Reiterating that The Hague would not re-submit the existing constitution text for ratification, he added that "the argument that the EU is too meddlesome could be countered by a clear separation of competences and support for the principles of subsidiarity and proportionality."

"Subsidiarity" is a term in EU jargon meaning that Brussels should only legislate or act if local or national action is ineffective.

The Bot speech indicates that The Hague may in any future talks on the document press for stronger safeguards against what is being seen by parts of Dutch public opinion as the EU's tendency to over-regulate and act like a state.

His comments come as polls indicate that his party - the Christian Democrats led by Dutch prime minister Jan Peter Balkenende - could win the 22 November elections in the Netherlands, with the Labour opposition steadily losing ground in the past few weeks.

Mr Bot's questioning of Part I of the constitution - on the EU's institutions and values - could put the Netherlands at odds with many EU capitals as well as the European Commission which see this part as the core of the charter.

The Dutch minister also said Part II - the charter of fundamental rights - could be ditched, if the EU as a bloc acceded to the European Convention of Human Rights, a 1950 treaty which falls outside EU structures and is linked to human rights watchdog the Council of Europe.

But although Mr Bot's readiness to ditch Part II of the constitution echoes a recent plan by French presidential hopeful Nicolas Sarkozy for a "mini-treaty", the Dutch politician said Mr Sarkozy's plan would not be enough.

"The weak point of Mr Sarkozy's so-called Mini Treaty is that it is focused only on the institutions," Mr Bot said. "I do not agree with that.
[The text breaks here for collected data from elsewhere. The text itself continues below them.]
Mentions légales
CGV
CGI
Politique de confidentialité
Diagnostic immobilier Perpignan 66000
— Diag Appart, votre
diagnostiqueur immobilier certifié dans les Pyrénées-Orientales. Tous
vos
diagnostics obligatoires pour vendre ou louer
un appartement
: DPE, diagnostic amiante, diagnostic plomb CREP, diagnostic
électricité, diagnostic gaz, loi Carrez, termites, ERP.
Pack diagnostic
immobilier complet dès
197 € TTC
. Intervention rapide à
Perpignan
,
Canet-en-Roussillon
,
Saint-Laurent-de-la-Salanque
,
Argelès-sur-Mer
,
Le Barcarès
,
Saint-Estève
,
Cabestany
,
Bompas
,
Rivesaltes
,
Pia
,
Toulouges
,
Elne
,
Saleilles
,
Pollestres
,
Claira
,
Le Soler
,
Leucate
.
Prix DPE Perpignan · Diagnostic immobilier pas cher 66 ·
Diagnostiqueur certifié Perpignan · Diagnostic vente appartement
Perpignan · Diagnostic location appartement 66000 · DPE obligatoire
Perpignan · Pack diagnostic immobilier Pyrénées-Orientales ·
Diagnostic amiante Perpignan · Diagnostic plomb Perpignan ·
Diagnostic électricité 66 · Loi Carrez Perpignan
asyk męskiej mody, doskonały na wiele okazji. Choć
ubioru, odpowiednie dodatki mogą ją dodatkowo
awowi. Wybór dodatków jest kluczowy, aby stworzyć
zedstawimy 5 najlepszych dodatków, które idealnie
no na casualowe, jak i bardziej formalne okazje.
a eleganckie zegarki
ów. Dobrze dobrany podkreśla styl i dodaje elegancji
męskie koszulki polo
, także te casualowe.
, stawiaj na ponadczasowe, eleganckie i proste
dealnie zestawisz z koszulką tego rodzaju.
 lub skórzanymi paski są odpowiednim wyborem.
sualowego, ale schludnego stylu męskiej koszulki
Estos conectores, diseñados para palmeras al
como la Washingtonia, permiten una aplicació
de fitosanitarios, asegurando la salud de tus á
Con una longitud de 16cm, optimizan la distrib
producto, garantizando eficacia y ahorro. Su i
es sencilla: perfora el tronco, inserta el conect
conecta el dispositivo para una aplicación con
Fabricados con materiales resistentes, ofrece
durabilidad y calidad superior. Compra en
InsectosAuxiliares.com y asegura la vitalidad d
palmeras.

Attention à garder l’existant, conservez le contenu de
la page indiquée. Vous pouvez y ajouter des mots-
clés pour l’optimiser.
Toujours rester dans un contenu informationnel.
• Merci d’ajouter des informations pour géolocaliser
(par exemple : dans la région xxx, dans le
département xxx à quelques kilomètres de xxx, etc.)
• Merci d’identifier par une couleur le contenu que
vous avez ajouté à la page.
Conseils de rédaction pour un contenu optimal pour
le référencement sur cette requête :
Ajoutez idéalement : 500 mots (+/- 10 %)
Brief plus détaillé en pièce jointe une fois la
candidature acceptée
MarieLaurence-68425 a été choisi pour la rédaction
In a new treaty, there has to be attention for the concerns and questions of citizens."

Despite his plea for stronger safeguards against EU over-regulation in general, he said the union should be given legal powers in specific areas where citizens want the union to do more, including energy security; the fight against organised crime; foreign policy and the environment.

He added that citizens' worries about uncontrolled EU enlargement of the union could be addressed by enshrining the political entry criteria for new members - the so-called Copenhagen criteria - in a new treaty.

"The issue of enlargement could be tackled by giving treaty status to the Copenhagen criteria," he said.

Mr Bot said such a slimmed-down treaty, which would at the same time include new policy-related elements, would be "substantially different and better" than the EU constitution.

The latest election polls show that Mr Bot and Mr Balkenende's Christian Democrats enjoy a three- to five- seat lead over the opposition Labour party led by Wouter Bos, with many voters however still undecided.